◆ THE TASK ◆
When you reach the entries, transcribe each one exactly.

________

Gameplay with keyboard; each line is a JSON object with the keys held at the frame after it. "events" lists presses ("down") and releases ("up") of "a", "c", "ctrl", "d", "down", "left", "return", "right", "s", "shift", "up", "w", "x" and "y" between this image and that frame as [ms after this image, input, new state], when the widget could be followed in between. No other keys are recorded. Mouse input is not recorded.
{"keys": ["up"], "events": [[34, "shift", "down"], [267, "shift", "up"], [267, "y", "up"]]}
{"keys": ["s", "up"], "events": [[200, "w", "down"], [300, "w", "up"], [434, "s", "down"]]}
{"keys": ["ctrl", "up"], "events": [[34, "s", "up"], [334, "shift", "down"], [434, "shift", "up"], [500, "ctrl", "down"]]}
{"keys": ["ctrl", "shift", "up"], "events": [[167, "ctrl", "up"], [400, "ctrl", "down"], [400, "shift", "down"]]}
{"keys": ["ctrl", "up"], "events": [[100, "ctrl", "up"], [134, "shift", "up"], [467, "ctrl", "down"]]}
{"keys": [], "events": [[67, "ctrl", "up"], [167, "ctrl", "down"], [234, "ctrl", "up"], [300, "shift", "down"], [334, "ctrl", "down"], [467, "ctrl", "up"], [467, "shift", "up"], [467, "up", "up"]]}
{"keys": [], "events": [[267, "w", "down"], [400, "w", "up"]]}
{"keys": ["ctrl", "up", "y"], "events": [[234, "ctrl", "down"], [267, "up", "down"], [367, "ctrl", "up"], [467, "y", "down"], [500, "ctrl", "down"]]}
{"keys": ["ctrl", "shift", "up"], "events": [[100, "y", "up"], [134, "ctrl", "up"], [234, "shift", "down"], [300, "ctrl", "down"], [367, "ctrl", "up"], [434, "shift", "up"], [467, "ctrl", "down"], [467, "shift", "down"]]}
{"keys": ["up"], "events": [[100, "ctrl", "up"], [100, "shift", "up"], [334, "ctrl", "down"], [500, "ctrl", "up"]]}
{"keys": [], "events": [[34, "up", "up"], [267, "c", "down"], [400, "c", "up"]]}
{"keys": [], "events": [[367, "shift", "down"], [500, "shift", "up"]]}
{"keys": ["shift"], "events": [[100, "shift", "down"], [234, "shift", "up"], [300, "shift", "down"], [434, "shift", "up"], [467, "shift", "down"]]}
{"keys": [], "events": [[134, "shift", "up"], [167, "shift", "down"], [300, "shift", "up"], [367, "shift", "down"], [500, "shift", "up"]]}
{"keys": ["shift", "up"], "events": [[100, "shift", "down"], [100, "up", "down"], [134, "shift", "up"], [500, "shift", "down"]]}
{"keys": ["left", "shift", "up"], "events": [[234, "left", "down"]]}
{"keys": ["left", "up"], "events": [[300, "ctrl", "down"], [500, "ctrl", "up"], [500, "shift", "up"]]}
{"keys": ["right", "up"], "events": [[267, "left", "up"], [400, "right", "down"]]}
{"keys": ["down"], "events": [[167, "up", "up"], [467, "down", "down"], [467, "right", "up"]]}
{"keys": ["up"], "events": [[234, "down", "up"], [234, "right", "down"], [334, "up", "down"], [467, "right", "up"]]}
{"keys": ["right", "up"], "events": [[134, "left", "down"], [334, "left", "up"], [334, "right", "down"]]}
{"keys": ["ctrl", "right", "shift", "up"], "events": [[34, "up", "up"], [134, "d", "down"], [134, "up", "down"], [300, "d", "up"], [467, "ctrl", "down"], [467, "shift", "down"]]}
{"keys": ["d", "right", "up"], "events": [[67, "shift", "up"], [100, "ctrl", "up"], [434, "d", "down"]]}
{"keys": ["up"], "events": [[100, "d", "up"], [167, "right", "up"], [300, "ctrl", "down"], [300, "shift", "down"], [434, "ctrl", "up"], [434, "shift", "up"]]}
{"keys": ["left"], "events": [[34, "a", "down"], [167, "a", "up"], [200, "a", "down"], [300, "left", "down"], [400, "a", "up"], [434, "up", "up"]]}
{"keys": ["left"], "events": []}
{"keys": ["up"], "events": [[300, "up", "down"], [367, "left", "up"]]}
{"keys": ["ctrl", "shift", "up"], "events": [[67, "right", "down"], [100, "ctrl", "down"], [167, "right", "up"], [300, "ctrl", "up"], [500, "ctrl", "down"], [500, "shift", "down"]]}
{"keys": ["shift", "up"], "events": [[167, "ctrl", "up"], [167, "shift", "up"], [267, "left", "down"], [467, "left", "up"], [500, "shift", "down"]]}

________

◆ SOLUTION FOR THIS TASK ◆
Gameplay with keyboard; each line is a JSON object with the keys held at the frame after it. "events" lists presses ("down") and releases ("up") of "a", "c", "ctrl", "d", "down", "left", "return", "right", "s", "shift", "up", "w", "x" and "y" between this image and that frame as [ms after this image, input, new state], when the widget could be followed in between. No other keys are recorded. Mouse input is not recorded.
{"keys": ["up"], "events": [[34, "shift", "down"], [267, "shift", "up"], [267, "y", "up"]]}
{"keys": ["s", "up"], "events": [[200, "w", "down"], [300, "w", "up"], [434, "s", "down"]]}
{"keys": ["ctrl", "up"], "events": [[34, "s", "up"], [334, "shift", "down"], [434, "shift", "up"], [500, "ctrl", "down"]]}
{"keys": ["ctrl", "shift", "up"], "events": [[167, "ctrl", "up"], [400, "ctrl", "down"], [400, "shift", "down"]]}
{"keys": ["ctrl", "up"], "events": [[100, "ctrl", "up"], [134, "shift", "up"], [467, "ctrl", "down"]]}
{"keys": [], "events": [[67, "ctrl", "up"], [167, "ctrl", "down"], [234, "ctrl", "up"], [300, "shift", "down"], [334, "ctrl", "down"], [467, "ctrl", "up"], [467, "shift", "up"], [467, "up", "up"]]}
{"keys": [], "events": [[267, "w", "down"], [400, "w", "up"]]}
{"keys": ["ctrl", "up", "y"], "events": [[234, "ctrl", "down"], [267, "up", "down"], [367, "ctrl", "up"], [467, "y", "down"], [500, "ctrl", "down"]]}
{"keys": ["ctrl", "shift", "up"], "events": [[100, "y", "up"], [134, "ctrl", "up"], [234, "shift", "down"], [300, "ctrl", "down"], [367, "ctrl", "up"], [434, "shift", "up"], [467, "ctrl", "down"], [467, "shift", "down"]]}
{"keys": ["up"], "events": [[100, "ctrl", "up"], [100, "shift", "up"], [334, "ctrl", "down"], [500, "ctrl", "up"]]}
{"keys": [], "events": [[34, "up", "up"], [267, "c", "down"], [400, "c", "up"]]}
{"keys": [], "events": [[367, "shift", "down"], [500, "shift", "up"]]}
{"keys": ["shift"], "events": [[100, "shift", "down"], [234, "shift", "up"], [300, "shift", "down"], [434, "shift", "up"], [467, "shift", "down"]]}
{"keys": [], "events": [[134, "shift", "up"], [167, "shift", "down"], [300, "shift", "up"], [367, "shift", "down"], [500, "shift", "up"]]}
{"keys": ["shift", "up"], "events": [[100, "shift", "down"], [100, "up", "down"], [134, "shift", "up"], [500, "shift", "down"]]}
{"keys": ["left", "shift", "up"], "events": [[234, "left", "down"]]}
{"keys": ["left", "up"], "events": [[300, "ctrl", "down"], [500, "ctrl", "up"], [500, "shift", "up"]]}
{"keys": ["right", "up"], "events": [[267, "left", "up"], [400, "right", "down"]]}
{"keys": ["down"], "events": [[167, "up", "up"], [467, "down", "down"], [467, "right", "up"]]}
{"keys": ["up"], "events": [[234, "down", "up"], [234, "right", "down"], [334, "up", "down"], [467, "right", "up"]]}
{"keys": ["right", "up"], "events": [[134, "left", "down"], [334, "left", "up"], [334, "right", "down"]]}
{"keys": ["ctrl", "right", "shift", "up"], "events": [[34, "up", "up"], [134, "d", "down"], [134, "up", "down"], [300, "d", "up"], [467, "ctrl", "down"], [467, "shift", "down"]]}
{"keys": ["d", "right", "up"], "events": [[67, "shift", "up"], [100, "ctrl", "up"], [434, "d", "down"]]}
{"keys": ["up"], "events": [[100, "d", "up"], [167, "right", "up"], [300, "ctrl", "down"], [300, "shift", "down"], [434, "ctrl", "up"], [434, "shift", "up"]]}
{"keys": ["left"], "events": [[34, "a", "down"], [167, "a", "up"], [200, "a", "down"], [300, "left", "down"], [400, "a", "up"], [434, "up", "up"]]}
{"keys": ["left"], "events": []}
{"keys": ["up"], "events": [[300, "up", "down"], [367, "left", "up"]]}
{"keys": ["ctrl", "shift", "up"], "events": [[67, "right", "down"], [100, "ctrl", "down"], [167, "right", "up"], [300, "ctrl", "up"], [500, "ctrl", "down"], [500, "shift", "down"]]}
{"keys": ["shift", "up"], "events": [[167, "ctrl", "up"], [167, "shift", "up"], [267, "left", "down"], [467, "left", "up"], [500, "shift", "down"]]}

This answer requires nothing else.